Paying off loan obligations is a strong step toward long-term financial health, but temporary credit score drops can occur due to changes in utilisation, average account age, and credit mix before normalising with continued on-time payments and prudent balances.

Exploring personal loan options? SMFG India Credit offers funds of up to INR 30 lakhs* with flexible tenures of up to 60 months and personal loan interest rates starting from just 13%* per annum.

Check your eligibility, estimate your EMIs, and apply online today with minimal personal loan documentation for a smooth and hassle-free process.

About the Author

SMFG India Credit is a trusted NBFC providing financial solutions across India. Our Knowledge Center delivers useful, reader-friendly content on loans, credit, and personal finance to help you make informed financial decisions.

* Please note that this article is for your knowledge only. Loans are disbursed at the sole discretion of SMFG India Credit. Final approval, loan terms, disbursal process, foreclosure charges and foreclosure process will be subject to SMFG India Credit's policy at the time of loan application. If you wish to know more about our products and services, please contact us

FAQs

Why did my credit score go down for paying off debt?

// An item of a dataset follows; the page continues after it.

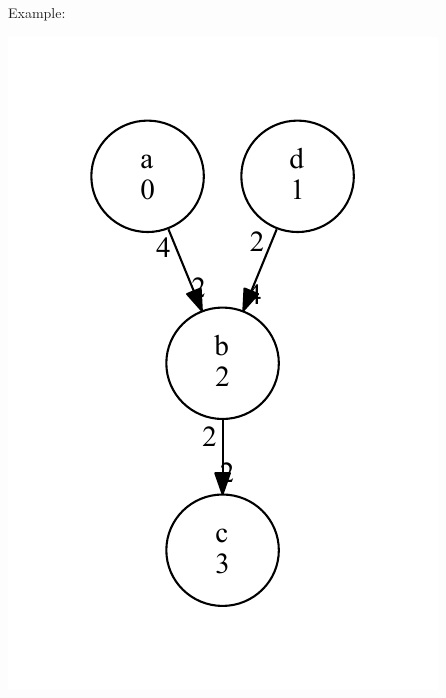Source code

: Example\+: 
\begin{DoxyImage}
\includegraphics[width=\textwidth,height=\textheight/2,keepaspectratio=true]{dot_SDFG_example}
\end{DoxyImage}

Closing a long-standing instalment account may reduce your average account age and alter your credit mix. If revolving utilisation remains high, these shifts can trigger a temporary dip until credit reports update and balances normalise.

Why is my credit score going down if I pay everything on time?

On-time payments are important, but scores also factor in utilisation, length of credit history, credit mix, and new enquiries. Changes in these areas can temporarily offset the benefits of timely payments.

How much will my credit score change if I pay off debt?

The impact varies by profile and debt type. Paying down revolving balances often improves scores within 30–45 days, while closing instalment loans can cause a small short-term dip before stabilising.

Why did my credit score drop 60 points after paying off my loan?

Closing an instalment loan can shorten your average credit history and reduce your credit mix. If other balances are high or recent hard enquiries exist, the combined effect can produce a more noticeable temporary decline.